*What to work on:* Can you format the listing below as a Markdown table with the columns Row and Line? Start with the line containing "common name: Egyptian goose", continue through the line containing "genus: Stylapterus", and leave out any blank lines.

*Records from a dataset:*
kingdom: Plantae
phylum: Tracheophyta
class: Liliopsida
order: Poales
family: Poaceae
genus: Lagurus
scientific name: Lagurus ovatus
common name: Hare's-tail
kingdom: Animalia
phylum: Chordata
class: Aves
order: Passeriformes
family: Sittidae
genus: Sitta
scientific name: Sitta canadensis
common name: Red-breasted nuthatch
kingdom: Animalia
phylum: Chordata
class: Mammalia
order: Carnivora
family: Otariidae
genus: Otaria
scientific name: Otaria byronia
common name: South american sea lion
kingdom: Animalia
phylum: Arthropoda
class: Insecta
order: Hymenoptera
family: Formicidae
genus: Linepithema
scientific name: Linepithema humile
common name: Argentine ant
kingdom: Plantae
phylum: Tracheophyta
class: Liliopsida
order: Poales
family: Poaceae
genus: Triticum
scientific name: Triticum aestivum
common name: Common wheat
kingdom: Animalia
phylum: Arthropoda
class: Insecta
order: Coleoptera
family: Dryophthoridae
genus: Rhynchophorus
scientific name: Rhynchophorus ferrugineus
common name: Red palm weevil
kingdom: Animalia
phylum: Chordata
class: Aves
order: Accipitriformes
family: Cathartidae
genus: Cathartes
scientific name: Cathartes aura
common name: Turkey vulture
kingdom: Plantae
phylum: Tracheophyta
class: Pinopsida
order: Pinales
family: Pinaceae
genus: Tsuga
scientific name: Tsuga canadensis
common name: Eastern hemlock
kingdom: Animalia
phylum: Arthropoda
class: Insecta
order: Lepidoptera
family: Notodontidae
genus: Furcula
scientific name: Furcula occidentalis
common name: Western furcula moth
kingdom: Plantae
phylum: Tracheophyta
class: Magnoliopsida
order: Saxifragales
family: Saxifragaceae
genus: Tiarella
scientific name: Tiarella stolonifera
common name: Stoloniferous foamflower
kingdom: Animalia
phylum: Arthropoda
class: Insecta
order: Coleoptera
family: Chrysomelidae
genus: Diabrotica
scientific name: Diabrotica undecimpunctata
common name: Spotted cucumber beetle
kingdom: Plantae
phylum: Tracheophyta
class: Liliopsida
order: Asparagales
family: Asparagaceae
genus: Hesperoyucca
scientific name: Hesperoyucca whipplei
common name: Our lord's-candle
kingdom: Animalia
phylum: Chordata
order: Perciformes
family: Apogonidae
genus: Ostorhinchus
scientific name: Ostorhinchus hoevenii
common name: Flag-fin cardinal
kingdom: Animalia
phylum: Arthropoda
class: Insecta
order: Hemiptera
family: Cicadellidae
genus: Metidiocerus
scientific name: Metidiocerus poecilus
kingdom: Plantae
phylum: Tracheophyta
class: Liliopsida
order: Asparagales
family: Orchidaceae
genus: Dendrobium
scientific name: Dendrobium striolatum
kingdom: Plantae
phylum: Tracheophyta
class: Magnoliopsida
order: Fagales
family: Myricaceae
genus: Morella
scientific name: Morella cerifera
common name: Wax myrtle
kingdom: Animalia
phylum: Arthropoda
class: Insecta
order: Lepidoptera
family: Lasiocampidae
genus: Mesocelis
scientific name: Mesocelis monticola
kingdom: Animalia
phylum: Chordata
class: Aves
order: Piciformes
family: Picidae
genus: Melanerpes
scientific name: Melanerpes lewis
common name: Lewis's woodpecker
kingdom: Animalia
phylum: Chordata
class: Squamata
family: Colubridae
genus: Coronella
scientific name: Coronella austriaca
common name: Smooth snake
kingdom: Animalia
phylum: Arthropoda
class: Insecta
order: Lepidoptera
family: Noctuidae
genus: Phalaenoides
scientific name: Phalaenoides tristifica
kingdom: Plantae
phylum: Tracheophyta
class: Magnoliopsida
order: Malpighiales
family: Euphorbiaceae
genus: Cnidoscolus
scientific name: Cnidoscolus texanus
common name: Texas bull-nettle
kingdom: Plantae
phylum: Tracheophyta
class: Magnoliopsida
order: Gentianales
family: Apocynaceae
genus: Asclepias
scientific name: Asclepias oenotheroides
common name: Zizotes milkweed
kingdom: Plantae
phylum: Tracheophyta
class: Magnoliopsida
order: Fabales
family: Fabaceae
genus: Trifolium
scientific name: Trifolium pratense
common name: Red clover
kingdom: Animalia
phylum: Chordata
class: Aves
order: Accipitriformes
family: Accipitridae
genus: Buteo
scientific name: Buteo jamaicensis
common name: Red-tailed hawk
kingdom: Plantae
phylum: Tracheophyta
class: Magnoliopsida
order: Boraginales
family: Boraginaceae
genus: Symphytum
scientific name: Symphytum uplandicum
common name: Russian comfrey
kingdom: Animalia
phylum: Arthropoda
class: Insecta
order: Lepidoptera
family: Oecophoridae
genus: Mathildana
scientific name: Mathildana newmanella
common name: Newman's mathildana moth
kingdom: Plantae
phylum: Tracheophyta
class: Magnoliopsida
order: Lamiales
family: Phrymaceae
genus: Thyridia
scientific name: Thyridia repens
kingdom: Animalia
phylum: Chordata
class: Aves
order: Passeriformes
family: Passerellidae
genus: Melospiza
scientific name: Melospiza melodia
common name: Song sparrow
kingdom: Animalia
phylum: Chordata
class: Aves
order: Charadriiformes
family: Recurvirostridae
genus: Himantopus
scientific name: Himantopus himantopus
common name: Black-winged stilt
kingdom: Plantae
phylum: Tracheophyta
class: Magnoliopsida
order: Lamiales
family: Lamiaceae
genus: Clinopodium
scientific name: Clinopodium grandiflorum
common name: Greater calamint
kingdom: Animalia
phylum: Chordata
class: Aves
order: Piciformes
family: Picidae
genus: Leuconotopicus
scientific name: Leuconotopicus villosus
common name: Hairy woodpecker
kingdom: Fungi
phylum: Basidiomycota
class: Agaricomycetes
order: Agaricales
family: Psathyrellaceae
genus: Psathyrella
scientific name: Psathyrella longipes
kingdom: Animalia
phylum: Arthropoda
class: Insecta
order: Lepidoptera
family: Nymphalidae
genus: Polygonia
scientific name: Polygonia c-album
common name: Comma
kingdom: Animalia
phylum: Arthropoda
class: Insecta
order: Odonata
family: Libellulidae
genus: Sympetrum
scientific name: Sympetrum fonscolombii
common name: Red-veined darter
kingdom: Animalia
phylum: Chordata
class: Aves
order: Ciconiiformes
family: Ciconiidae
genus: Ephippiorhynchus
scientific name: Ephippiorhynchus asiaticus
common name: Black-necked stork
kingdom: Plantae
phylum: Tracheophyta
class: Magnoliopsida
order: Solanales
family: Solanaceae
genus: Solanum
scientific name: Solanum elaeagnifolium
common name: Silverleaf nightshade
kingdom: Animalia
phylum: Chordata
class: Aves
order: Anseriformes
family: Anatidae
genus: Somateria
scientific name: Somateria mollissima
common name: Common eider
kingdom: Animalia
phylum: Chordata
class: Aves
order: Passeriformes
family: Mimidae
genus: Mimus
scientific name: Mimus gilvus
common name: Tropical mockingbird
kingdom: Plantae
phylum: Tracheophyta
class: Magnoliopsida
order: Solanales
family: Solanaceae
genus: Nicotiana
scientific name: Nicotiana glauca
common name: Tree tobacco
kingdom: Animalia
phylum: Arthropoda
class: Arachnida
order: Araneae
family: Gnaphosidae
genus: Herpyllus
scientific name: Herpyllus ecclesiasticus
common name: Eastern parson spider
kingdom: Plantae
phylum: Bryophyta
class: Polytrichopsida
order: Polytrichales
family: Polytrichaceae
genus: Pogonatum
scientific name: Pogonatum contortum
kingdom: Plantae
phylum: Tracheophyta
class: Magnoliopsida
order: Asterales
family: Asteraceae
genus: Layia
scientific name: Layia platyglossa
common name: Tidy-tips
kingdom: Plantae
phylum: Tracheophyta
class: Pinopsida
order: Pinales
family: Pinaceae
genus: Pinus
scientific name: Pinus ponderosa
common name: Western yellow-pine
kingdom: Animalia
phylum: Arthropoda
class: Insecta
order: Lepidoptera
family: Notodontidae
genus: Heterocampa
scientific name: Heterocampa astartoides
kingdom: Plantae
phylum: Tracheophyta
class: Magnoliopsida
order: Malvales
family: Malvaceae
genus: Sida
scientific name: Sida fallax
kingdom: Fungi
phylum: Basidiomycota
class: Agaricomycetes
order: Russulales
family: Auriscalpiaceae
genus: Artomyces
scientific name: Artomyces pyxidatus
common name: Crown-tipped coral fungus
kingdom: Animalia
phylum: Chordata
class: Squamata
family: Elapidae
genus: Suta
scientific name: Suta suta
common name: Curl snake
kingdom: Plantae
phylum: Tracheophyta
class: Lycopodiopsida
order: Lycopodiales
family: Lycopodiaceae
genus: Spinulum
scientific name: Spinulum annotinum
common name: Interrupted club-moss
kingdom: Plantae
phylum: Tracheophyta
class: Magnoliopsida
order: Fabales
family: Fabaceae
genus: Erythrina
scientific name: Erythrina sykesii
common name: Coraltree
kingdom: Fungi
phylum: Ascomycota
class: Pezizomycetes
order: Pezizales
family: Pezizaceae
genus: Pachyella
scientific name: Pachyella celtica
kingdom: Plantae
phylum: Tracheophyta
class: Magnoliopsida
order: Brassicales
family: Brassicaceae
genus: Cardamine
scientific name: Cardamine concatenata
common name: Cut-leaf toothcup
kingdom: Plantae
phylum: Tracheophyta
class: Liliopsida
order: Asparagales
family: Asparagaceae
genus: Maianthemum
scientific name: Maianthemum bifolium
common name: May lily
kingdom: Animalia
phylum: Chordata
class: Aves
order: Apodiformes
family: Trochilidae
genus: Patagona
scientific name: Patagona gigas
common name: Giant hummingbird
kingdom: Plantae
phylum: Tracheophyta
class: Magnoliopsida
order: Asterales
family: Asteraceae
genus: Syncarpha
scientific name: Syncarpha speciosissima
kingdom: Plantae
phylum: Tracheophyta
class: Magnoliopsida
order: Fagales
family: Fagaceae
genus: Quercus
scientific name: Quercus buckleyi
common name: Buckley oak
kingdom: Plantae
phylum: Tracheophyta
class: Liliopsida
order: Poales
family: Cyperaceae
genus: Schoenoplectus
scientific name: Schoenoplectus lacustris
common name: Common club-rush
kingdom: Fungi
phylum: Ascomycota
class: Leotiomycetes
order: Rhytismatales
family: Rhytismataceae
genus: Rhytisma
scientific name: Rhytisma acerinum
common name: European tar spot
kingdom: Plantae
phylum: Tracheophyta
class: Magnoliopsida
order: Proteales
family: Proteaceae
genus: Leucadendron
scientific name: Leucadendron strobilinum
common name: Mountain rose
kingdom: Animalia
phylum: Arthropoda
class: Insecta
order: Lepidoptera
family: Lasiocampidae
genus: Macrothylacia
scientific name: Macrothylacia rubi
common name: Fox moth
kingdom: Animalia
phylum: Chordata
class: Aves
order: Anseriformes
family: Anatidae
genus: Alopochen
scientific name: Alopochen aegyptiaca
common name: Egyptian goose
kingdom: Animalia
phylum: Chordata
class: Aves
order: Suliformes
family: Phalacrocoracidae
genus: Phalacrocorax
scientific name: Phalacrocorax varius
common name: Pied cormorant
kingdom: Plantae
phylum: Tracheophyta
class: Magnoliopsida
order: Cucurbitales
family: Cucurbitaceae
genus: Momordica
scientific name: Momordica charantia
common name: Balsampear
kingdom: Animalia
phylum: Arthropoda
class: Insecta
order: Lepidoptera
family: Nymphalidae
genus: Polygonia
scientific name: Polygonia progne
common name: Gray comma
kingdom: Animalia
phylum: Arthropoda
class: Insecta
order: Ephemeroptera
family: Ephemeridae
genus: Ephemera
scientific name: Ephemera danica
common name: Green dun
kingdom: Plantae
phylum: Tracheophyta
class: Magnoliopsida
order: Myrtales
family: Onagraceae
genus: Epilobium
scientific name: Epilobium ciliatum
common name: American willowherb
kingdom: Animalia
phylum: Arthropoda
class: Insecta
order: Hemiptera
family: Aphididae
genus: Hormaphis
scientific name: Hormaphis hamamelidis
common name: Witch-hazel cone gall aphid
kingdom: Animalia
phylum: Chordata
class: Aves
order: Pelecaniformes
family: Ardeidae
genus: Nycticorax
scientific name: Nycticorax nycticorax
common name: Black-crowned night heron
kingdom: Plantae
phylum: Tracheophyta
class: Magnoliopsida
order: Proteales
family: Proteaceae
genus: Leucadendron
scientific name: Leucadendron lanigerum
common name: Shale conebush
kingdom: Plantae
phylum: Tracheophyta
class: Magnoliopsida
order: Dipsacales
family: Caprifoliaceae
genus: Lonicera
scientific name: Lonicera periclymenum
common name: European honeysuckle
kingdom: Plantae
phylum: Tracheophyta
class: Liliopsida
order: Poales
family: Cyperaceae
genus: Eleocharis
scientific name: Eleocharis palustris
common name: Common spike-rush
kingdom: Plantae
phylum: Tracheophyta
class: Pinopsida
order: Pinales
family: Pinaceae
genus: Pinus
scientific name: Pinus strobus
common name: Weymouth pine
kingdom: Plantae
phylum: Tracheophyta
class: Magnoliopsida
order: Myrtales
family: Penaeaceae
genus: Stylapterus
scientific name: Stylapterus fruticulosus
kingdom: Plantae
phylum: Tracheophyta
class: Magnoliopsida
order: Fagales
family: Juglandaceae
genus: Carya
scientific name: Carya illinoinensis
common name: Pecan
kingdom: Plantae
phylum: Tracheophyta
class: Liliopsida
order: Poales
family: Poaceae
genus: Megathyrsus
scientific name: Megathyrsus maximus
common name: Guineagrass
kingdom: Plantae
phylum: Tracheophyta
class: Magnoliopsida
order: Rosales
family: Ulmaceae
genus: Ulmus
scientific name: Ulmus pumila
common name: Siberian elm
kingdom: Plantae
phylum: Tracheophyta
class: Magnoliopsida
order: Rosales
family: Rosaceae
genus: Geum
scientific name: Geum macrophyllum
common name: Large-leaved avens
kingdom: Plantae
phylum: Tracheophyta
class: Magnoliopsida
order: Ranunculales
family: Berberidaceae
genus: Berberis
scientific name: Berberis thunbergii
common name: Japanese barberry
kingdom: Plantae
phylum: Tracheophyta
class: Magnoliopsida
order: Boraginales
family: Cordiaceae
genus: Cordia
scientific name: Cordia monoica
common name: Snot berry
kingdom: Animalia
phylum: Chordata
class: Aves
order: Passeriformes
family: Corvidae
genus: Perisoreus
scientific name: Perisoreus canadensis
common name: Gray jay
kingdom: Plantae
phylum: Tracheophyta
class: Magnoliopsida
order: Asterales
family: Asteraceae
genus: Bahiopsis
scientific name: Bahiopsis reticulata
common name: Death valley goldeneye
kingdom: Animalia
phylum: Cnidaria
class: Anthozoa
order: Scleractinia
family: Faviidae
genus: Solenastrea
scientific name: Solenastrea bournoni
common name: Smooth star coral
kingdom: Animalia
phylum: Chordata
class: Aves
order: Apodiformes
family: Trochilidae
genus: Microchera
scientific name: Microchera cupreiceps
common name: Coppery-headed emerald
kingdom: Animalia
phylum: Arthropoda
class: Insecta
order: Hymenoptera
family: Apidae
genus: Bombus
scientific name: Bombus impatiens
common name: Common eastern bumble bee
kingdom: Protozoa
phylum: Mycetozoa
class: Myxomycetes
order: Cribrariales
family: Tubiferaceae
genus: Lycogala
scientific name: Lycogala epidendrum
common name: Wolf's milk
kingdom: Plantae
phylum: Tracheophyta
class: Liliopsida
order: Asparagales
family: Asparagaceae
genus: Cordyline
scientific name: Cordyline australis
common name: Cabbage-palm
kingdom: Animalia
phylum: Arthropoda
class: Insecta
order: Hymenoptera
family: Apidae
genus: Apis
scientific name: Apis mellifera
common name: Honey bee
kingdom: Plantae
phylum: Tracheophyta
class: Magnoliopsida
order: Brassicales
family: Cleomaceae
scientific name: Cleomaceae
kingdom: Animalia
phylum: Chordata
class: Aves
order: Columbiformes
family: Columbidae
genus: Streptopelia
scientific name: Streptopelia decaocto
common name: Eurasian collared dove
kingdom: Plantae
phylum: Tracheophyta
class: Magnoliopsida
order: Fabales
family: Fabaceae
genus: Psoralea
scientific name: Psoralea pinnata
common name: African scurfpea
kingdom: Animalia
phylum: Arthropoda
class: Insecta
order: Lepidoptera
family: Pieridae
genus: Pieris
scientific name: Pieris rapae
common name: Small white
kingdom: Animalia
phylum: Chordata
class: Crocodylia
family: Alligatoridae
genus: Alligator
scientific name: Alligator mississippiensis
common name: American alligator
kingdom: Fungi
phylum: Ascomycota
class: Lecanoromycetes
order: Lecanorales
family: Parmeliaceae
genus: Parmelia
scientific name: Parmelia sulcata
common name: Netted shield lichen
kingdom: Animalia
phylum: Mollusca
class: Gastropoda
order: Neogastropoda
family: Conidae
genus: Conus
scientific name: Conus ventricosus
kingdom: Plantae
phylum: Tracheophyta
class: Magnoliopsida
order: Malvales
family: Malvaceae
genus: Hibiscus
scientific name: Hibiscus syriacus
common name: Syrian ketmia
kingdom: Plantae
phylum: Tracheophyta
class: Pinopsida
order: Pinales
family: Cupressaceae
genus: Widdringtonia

*In response:*
| Row | Line |
|---|---|
| 1 | common name: Egyptian goose |
| 2 | kingdom: Animalia |
| 3 | phylum: Chordata |
| 4 | class: Aves |
| 5 | order: Suliformes |
| 6 | family: Phalacrocoracidae |
| 7 | genus: Phalacrocorax |
| 8 | scientific name: Phalacrocorax varius |
| 9 | common name: Pied cormorant |
| 10 | kingdom: Plantae |
| 11 | phylum: Tracheophyta |
| 12 | class: Magnoliopsida |
| 13 | order: Cucurbitales |
| 14 | family: Cucurbitaceae |
| 15 | genus: Momordica |
| 16 | scientific name: Momordica charantia |
| 17 | common name: Balsampear |
| 18 | kingdom: Animalia |
| 19 | phylum: Arthropoda |
| 20 | class: Insecta |
| 21 | order: Lepidoptera |
| 22 | family: Nymphalidae |
| 23 | genus: Polygonia |
| 24 | scientific name: Polygonia progne |
| 25 | common name: Gray comma |
| 26 | kingdom: Animalia |
| 27 | phylum: Arthropoda |
| 28 | class: Insecta |
| 29 | order: Ephemeroptera |
| 30 | family: Ephemeridae |
| 31 | genus: Ephemera |
| 32 | scientific name: Ephemera danica |
| 33 | common name: Green dun |
| 34 | kingdom: Plantae |
| 35 | phylum: Tracheophyta |
| 36 | class: Magnoliopsida |
| 37 | order: Myrtales |
| 38 | family: Onagraceae |
| 39 | genus: Epilobium |
| 40 | scientific name: Epilobium ciliatum |
| 41 | common name: American willowherb |
| 42 | kingdom: Animalia |
| 43 | phylum: Arthropoda |
| 44 | class: Insecta |
| 45 | order: Hemiptera |
| 46 | family: Aphididae |
| 47 | genus: Hormaphis |
| 48 | scientific name: Hormaphis hamamelidis |
| 49 | common name: Witch-hazel cone gall aphid |
| 50 | kingdom: Animalia |
| 51 | phylum: Chordata |
| 52 | class: Aves |
| 53 | order: Pelecaniformes |
| 54 | family: Ardeidae |
| 55 | genus: Nycticorax |
| 56 | scientific name: Nycticorax nycticorax |
| 57 | common name: Black-crowned night heron |
| 58 | kingdom: Plantae |
| 59 | phylum: Tracheophyta |
| 60 | class: Magnoliopsida |
| 61 | order: Proteales |
| 62 | family: Proteaceae |
| 63 | genus: Leucadendron |
| 64 | scientific name: Leucadendron lanigerum |
| 65 | common name: Shale conebush |
| 66 | kingdom: Plantae |
| 67 | phylum: Tracheophyta |
| 68 | class: Magnoliopsida |
| 69 | order: Dipsacales |
| 70 | family: Caprifoliaceae |
| 71 | genus: Lonicera |
| 72 | scientific name: Lonicera periclymenum |
| 73 | common name: European honeysuckle |
| 74 | kingdom: Plantae |
| 75 | phylum: Tracheophyta |
| 76 | class: Liliopsida |
| 77 | order: Poales |
| 78 | family: Cyperaceae |
| 79 | genus: Eleocharis |
| 80 | scientific name: Eleocharis palustris |
| 81 | common name: Common spike-rush |
| 82 | kingdom: Plantae |
| 83 | phylum: Tracheophyta |
| 84 | class: Pinopsida |
| 85 | order: Pinales |
| 86 | family: Pinaceae |
| 87 | genus: Pinus |
| 88 | scientific name: Pinus strobus |
| 89 | common name: Weymouth pine |
| 90 | kingdom: Plantae |
| 91 | phylum: Tracheophyta |
| 92 | class: Magnoliopsida |
| 93 | order: Myrtales |
| 94 | family: Penaeaceae |
| 95 | genus: Stylapterus |